In a Softer Parcel Market, Are Generous Free Shipping Policies on the Horizon?

Carriers have reported softer volumes in recent quarters, and in the competition to keep trucks and planes full in the face of limited demand, they have exhibited a willingness to discount. According to the TD Cowen / AFS ground parcel index, rates are down year-over-year for the third straight quarter in Q1 2024. But while the parcel pendulum is swinging back to a shippers’ market, does that mean looser free shipping policies from retailers are back on the horizon?

Freight is a notoriously cyclical industry, and making major decisions like free shipping policies requires a longer-term, more comprehensive approach than the fleeting tailwind of a favorable market cycle. To limit the cost pressures that ultimately dictate decisions on free shipping, shippers can take steps like shifting from premium to lower-cost services, employing a rigorous audit function to stave off excess charges or even re-configuring logistics networks.

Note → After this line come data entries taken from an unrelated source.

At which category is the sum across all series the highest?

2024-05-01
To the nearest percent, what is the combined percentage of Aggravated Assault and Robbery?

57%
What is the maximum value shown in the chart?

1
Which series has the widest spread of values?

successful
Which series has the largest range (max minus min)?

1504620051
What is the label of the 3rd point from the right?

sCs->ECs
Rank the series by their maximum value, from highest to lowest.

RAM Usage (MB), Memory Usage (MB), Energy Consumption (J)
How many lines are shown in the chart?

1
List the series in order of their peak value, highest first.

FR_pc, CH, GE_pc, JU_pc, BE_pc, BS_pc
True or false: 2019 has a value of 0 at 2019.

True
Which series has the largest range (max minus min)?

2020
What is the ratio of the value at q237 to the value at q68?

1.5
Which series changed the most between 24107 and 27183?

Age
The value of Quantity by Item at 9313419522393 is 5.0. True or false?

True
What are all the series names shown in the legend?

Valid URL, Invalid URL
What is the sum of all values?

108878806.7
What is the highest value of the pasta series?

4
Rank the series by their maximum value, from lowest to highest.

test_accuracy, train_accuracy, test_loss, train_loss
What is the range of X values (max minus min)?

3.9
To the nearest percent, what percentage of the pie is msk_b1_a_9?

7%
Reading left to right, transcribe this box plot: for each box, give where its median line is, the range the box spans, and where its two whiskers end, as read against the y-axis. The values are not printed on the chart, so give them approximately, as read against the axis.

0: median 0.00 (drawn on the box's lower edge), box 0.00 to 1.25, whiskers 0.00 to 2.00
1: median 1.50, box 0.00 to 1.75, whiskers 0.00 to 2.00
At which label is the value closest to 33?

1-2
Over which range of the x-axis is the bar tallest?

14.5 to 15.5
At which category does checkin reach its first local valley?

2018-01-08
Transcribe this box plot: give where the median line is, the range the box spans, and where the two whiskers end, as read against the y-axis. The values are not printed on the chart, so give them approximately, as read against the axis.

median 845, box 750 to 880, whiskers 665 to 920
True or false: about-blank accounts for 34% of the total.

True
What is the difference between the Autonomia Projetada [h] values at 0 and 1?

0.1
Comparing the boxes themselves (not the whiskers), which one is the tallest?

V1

Regardless of how shippers approach limiting parcel costs, the decisions they make are part of a high-stakes game, with key rules that evolve quickly. Not only do the consequences of these decisions affect the bottom line, they influence the viability of offering a critical perk that influences purchasing decisions - according to 2023 research, extra fees like shipping costs are the most common cause of online shopping cart abandonment.

Mingshu Bates is Chief Analytics Officer, AFS Logistics.